John Woo Shooting “Chinese Titanic”

John Woo is headed back to his native China for his first film in four years. Well, maybe five, depending on how you want to count it. Like Peter Jackson’s forays into Middle Earth, Woo’s last project, Red Cliff, was filmed in one shoot but releases in two parts in consecutive years. Red Cliff 1 came out in 2008. And so it will go for Woo’s next project as well, or so goes the plan at the moment.

Zhang Ziyi

The new project is called The Crossing, and it tells the story of three couples aboard a ship crossing the South China Sea in 1949, fleeing the mainland for Taiwan during the Communist revolution in China that saw Mao Zedong rise to power. Perhaps predictably, the project has been off to a bit of a slow start while the production has contended with government nervousness over any depiction of the 1949 revolution, but is currently shooting in China.

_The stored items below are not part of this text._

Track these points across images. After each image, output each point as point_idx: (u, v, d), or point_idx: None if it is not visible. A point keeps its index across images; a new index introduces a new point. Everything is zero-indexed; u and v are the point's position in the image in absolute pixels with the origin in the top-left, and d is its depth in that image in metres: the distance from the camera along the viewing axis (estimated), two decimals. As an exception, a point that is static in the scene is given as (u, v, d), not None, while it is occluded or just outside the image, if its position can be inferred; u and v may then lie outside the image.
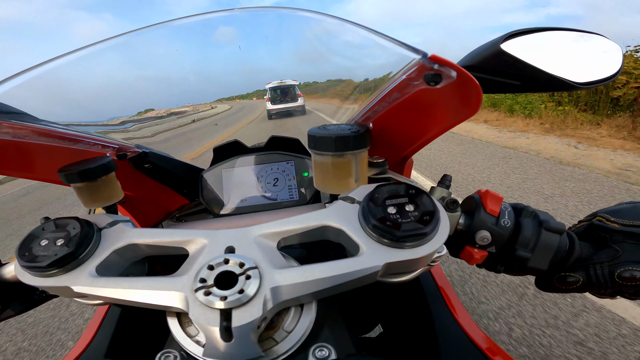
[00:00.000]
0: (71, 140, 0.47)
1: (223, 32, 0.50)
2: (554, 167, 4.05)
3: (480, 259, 0.43)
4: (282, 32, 0.51)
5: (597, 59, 0.38)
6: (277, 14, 0.45)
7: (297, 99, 3.14)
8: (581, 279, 0.41)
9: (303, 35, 0.50)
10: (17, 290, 0.43)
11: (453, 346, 0.48)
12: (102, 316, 0.56)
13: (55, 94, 0.45)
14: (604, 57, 0.38)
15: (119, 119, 0.68)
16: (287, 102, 3.24)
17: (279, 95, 3.35)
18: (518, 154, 4.77)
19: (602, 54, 0.38)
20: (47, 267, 0.34)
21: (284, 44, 0.59)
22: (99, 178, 0.48)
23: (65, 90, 0.47)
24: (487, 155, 4.82)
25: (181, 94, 0.91)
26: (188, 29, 0.45)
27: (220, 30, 0.50)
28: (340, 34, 0.43)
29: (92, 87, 0.54)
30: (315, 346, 0.34)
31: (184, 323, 0.34)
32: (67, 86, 0.45)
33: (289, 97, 3.20)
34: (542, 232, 0.41)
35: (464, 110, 0.36)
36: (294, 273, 0.32)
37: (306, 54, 0.64)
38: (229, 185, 0.70)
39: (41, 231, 0.37)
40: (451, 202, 0.43)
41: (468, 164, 4.47)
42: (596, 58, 0.38)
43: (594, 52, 0.38)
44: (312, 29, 0.47)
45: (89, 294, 0.34)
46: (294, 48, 0.60)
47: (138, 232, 0.39)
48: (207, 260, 0.33)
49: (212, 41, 0.53)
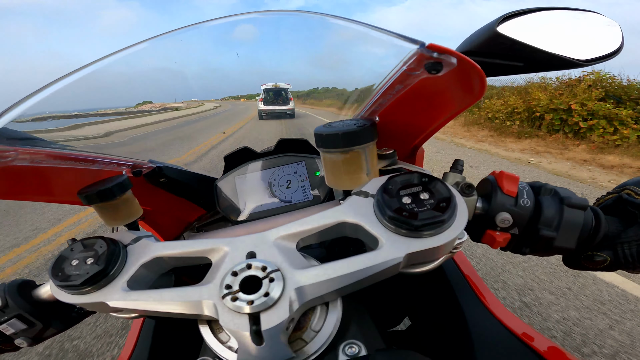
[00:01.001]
0: (87, 162, 0.49)
1: (222, 37, 0.51)
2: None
3: (503, 242, 0.42)
4: (279, 34, 0.51)
5: (597, 36, 0.37)
6: (273, 18, 0.45)
7: (288, 102, 3.30)
8: (609, 259, 0.40)
9: (299, 35, 0.50)
10: (55, 309, 0.45)
11: (486, 333, 0.47)
12: (138, 329, 0.58)
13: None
14: (602, 33, 0.37)
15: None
16: (278, 104, 3.40)
17: (272, 97, 3.47)
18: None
19: (601, 30, 0.37)
20: (81, 285, 0.35)
21: (280, 46, 0.60)
22: (117, 197, 0.50)
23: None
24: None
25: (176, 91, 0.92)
26: (195, 33, 0.46)
27: (219, 34, 0.50)
28: (337, 31, 0.43)
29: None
30: (345, 343, 0.34)
31: (215, 330, 0.35)
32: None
33: (281, 99, 3.34)
34: (565, 209, 0.39)
35: (468, 95, 0.36)
36: (316, 272, 0.32)
37: (301, 53, 0.64)
38: (243, 191, 0.71)
39: (70, 252, 0.39)
40: (466, 186, 0.43)
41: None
42: (595, 35, 0.37)
43: (592, 29, 0.37)
44: (307, 27, 0.48)
45: (124, 308, 0.35)
46: (289, 48, 0.60)
47: (162, 246, 0.40)
48: (231, 267, 0.34)
49: (211, 45, 0.54)
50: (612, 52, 0.36)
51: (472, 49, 0.37)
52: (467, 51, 0.37)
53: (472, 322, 0.49)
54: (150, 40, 0.43)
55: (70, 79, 0.39)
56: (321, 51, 0.56)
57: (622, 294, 1.91)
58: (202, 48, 0.55)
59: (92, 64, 0.41)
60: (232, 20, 0.45)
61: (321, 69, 0.63)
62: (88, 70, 0.40)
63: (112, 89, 0.57)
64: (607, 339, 1.57)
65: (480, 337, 0.46)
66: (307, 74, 0.85)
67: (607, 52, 0.36)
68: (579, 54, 0.35)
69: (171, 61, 0.56)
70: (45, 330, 0.45)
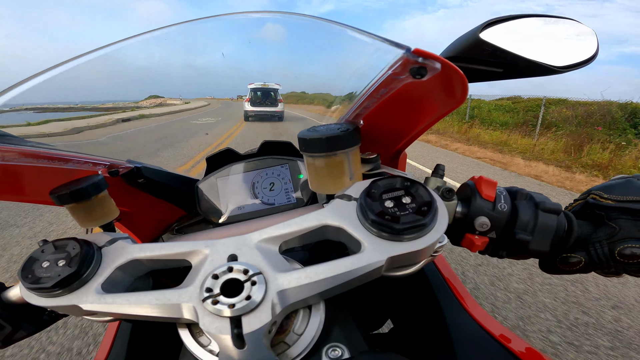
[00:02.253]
0: (60, 160, 0.47)
1: (209, 36, 0.51)
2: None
3: (481, 245, 0.43)
4: (266, 35, 0.51)
5: (573, 43, 0.38)
6: (259, 19, 0.45)
7: (277, 104, 3.08)
8: (583, 260, 0.41)
9: (286, 37, 0.50)
10: (25, 312, 0.43)
11: (465, 335, 0.48)
12: (114, 332, 0.56)
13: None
14: (579, 40, 0.39)
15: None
16: (266, 105, 3.17)
17: (260, 97, 3.23)
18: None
19: (577, 37, 0.39)
20: (52, 287, 0.34)
21: (268, 47, 0.60)
22: (92, 197, 0.48)
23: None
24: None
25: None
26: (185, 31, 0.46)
27: (204, 35, 0.50)
28: (324, 34, 0.44)
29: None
30: (328, 346, 0.34)
31: (195, 333, 0.34)
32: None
33: (269, 100, 3.13)
34: (539, 214, 0.41)
35: (451, 100, 0.37)
36: (299, 275, 0.32)
37: (289, 55, 0.64)
38: (225, 193, 0.70)
39: (41, 253, 0.37)
40: (447, 190, 0.44)
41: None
42: (572, 42, 0.39)
43: (569, 36, 0.39)
44: (294, 30, 0.48)
45: (98, 311, 0.34)
46: (276, 49, 0.60)
47: (139, 248, 0.39)
48: (211, 270, 0.33)
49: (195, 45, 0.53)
50: (587, 59, 0.38)
51: (456, 54, 0.38)
52: (451, 57, 0.38)
53: (452, 325, 0.49)
54: (135, 37, 0.42)
55: (50, 73, 0.37)
56: (309, 53, 0.56)
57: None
58: (188, 47, 0.54)
59: (75, 59, 0.39)
60: (220, 20, 0.45)
61: (308, 71, 0.63)
62: (69, 66, 0.39)
63: (95, 84, 0.55)
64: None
65: (460, 339, 0.47)
66: (295, 76, 0.85)
67: (582, 59, 0.38)
68: (556, 61, 0.36)
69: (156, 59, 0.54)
70: (14, 333, 0.43)
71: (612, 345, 1.71)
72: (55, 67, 0.38)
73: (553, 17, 0.39)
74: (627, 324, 1.88)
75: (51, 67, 0.38)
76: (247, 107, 3.38)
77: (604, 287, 2.26)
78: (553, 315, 1.93)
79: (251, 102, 3.32)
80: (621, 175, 0.44)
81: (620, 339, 1.76)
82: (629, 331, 1.81)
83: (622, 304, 2.07)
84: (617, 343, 1.73)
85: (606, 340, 1.75)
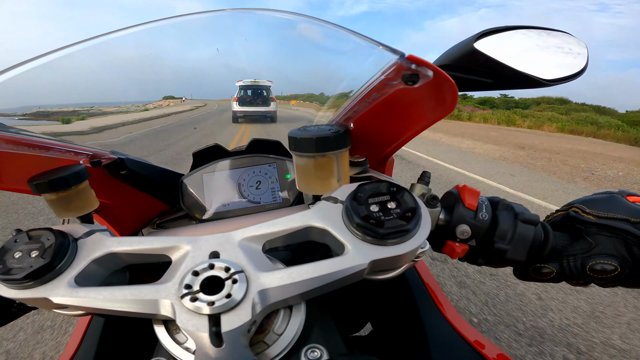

The big-budget film is being financed and produced entirely by Chinese companies, and has been in the works since the completion of Woo’s Red Cliff films.

The leading roles are being played by Chinese, South Korean, Japanese, and Taiwanese A-listers, including Zhang Ziyi (Memoirs of a Geisha, Crouching Tiger, Hidden Dragon), Tong Dawei (The Flowers of War), Song Hye Kyo  (The Grandmaster), and Takeshi Kaneshiro (House of Flying Daggers). The script is being handled by Wang Huiling, best known for writing the Crouching Tiger, Hidden Dragon script with Ang Lee, as well as the Jackie Chan movie The Myth and a number of other Chinese films.

Claire Chennault

The Crossing‘s subject matter may have particular significance for Woo. Woo was born in 1946, three years prior to the revolution. Following persecution at the hands of Mao’s government, his family fled to Hong Kong when Woo was just five.

After the layoff preparing The Crossing, it seems Woo is itching to get back in the director’s chair. Production for Flying Tigers, about retired military airman Lieutenant General Claire Lee Chennault who began advising the Chinese government in 1937 during the Second Sino-Japanese War and continued to train pilots and fly for China during WWII, is already planned for early 2014. It will be a joint production between American and Chinese companies, but reportedly will be filmed primarily in Cantonese.